Copy out the whole listing exactly as written, leaving the pictures behind.

**DATASET EXTRACT**.
┄┄┄┄┄┄┄┄┄┄

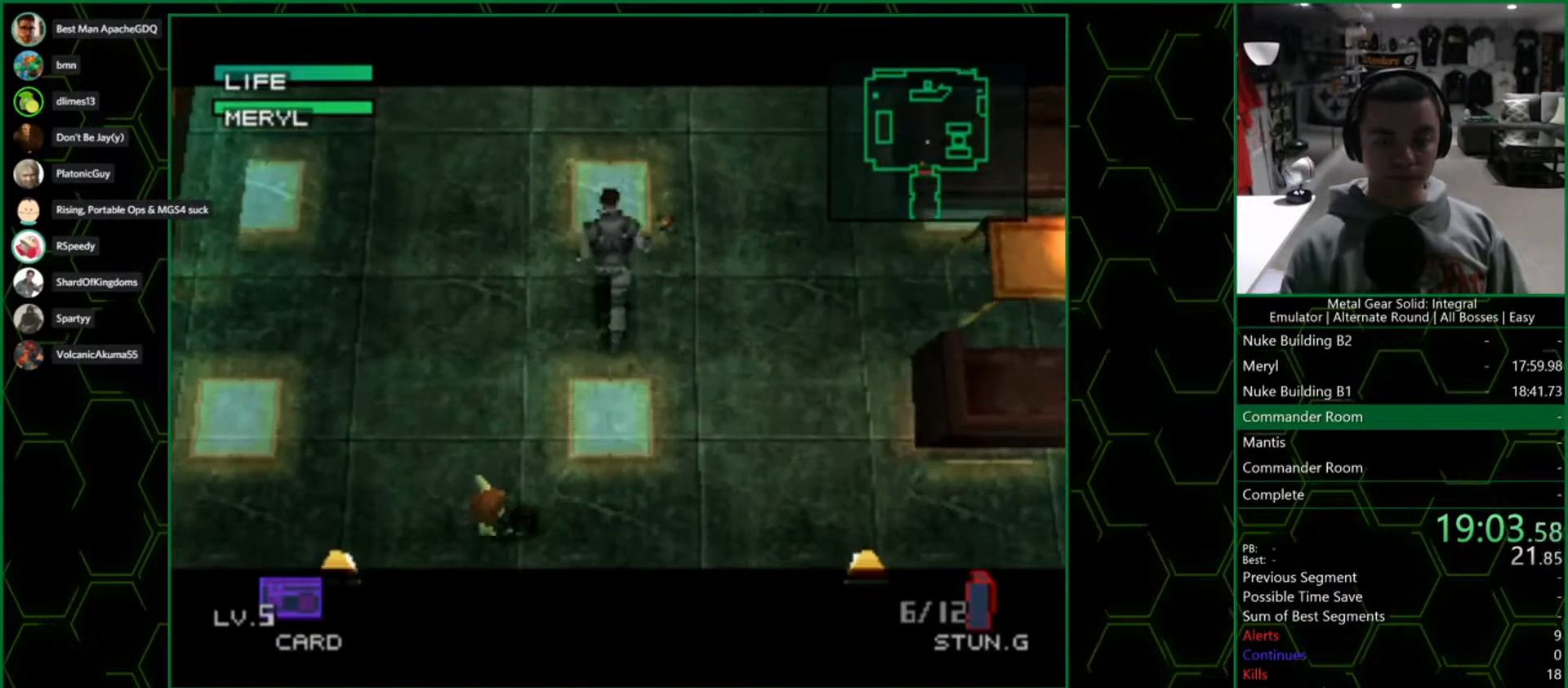
{"dt_ms": 500, "buttons": [], "left_stick": "center", "right_stick": "center", "button_events": [[17, "CROSS", "down"], [200, "CROSS", "up"], [267, "DPAD_UP", "up"]]}
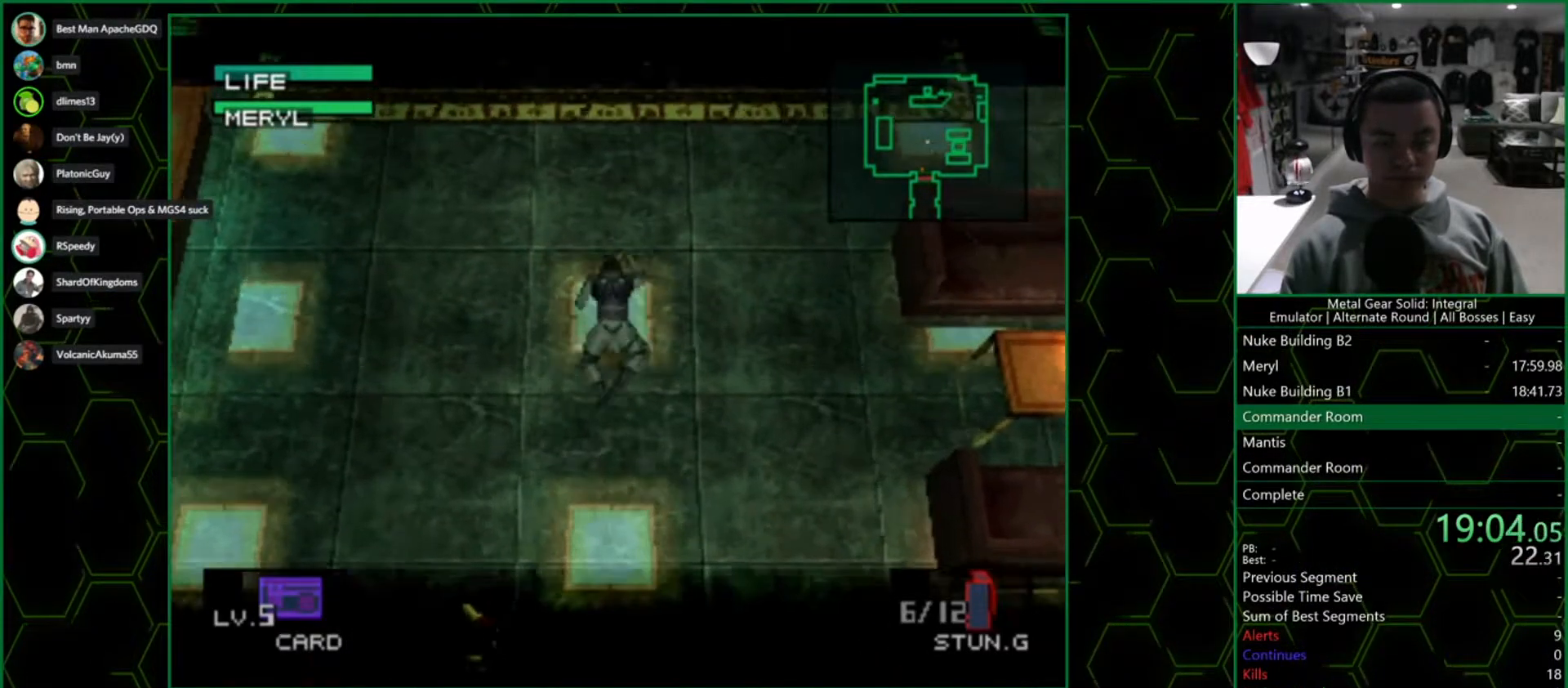
{"dt_ms": 500, "buttons": [], "left_stick": "center", "right_stick": "center", "button_events": []}
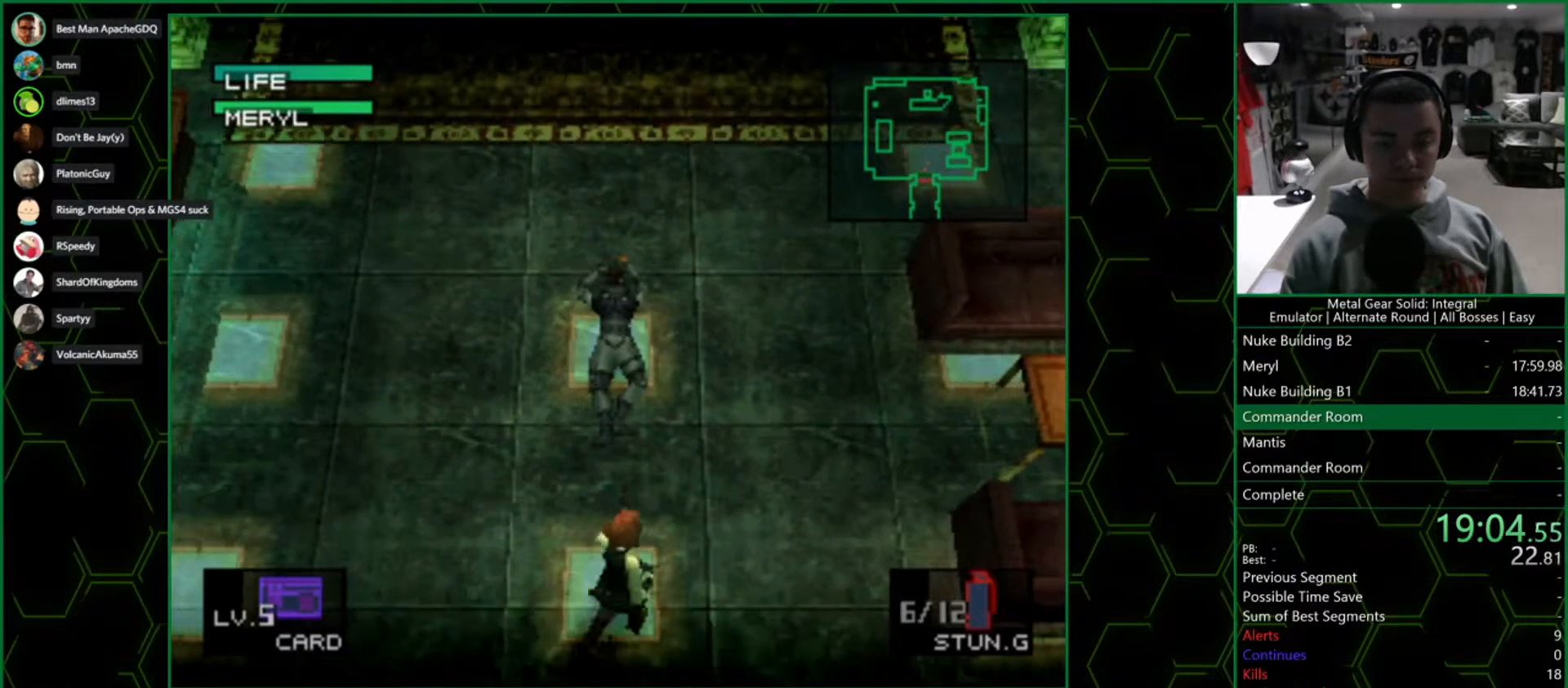
{"dt_ms": 500, "buttons": ["CROSS", "DPAD_UP"], "left_stick": "center", "right_stick": "center", "button_events": [[367, "CROSS", "down"], [467, "DPAD_UP", "down"]]}
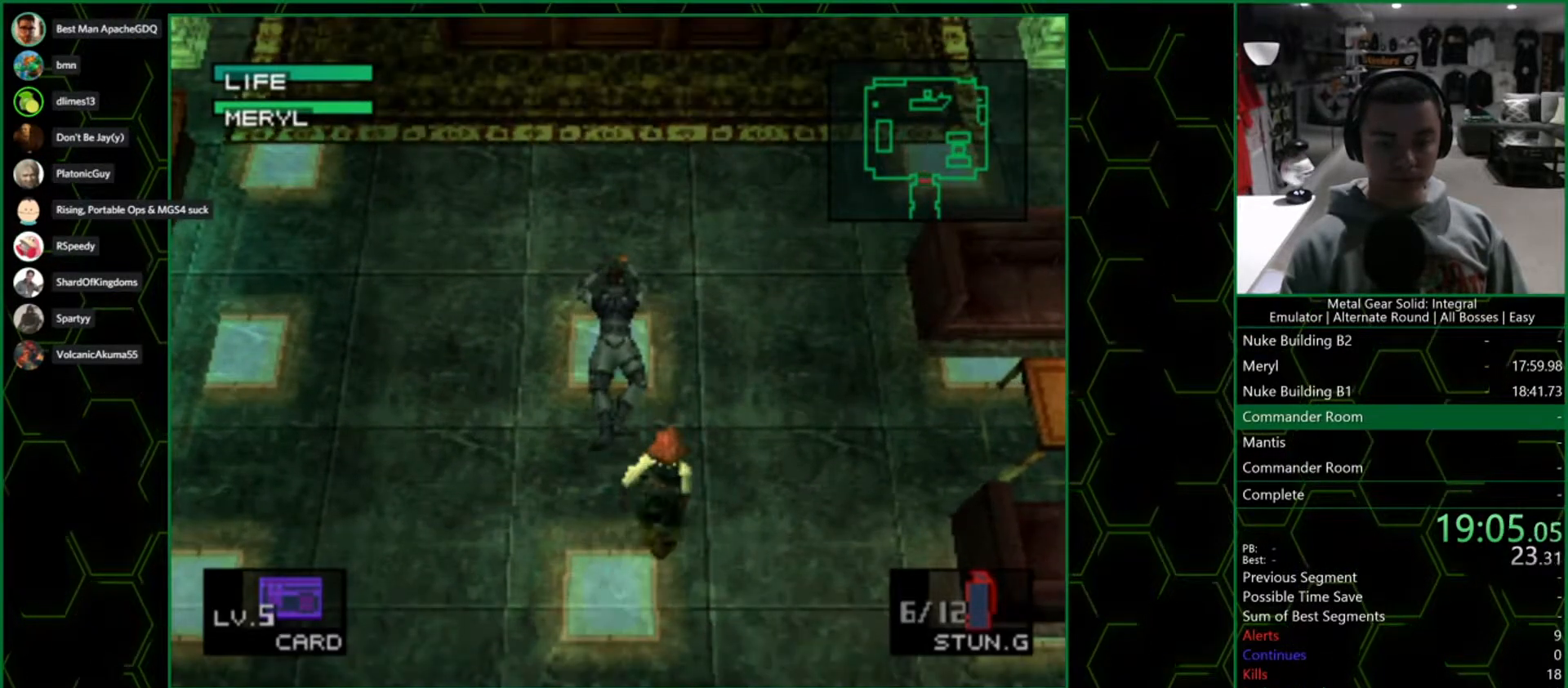
{"dt_ms": 500, "buttons": ["DPAD_UP"], "left_stick": "center", "right_stick": "center", "button_events": [[17, "CROSS", "up"]]}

┄┄┄┄┄┄┄┄┄┄

**RESULT BELOW**.
{"dt_ms": 500, "buttons": [], "left_stick": "center", "right_stick": "center", "button_events": [[17, "CROSS", "down"], [200, "CROSS", "up"], [267, "DPAD_UP", "up"]]}
{"dt_ms": 500, "buttons": [], "left_stick": "center", "right_stick": "center", "button_events": []}
{"dt_ms": 500, "buttons": ["CROSS", "DPAD_UP"], "left_stick": "center", "right_stick": "center", "button_events": [[367, "CROSS", "down"], [467, "DPAD_UP", "down"]]}
{"dt_ms": 500, "buttons": ["DPAD_UP"], "left_stick": "center", "right_stick": "center", "button_events": [[17, "CROSS", "up"]]}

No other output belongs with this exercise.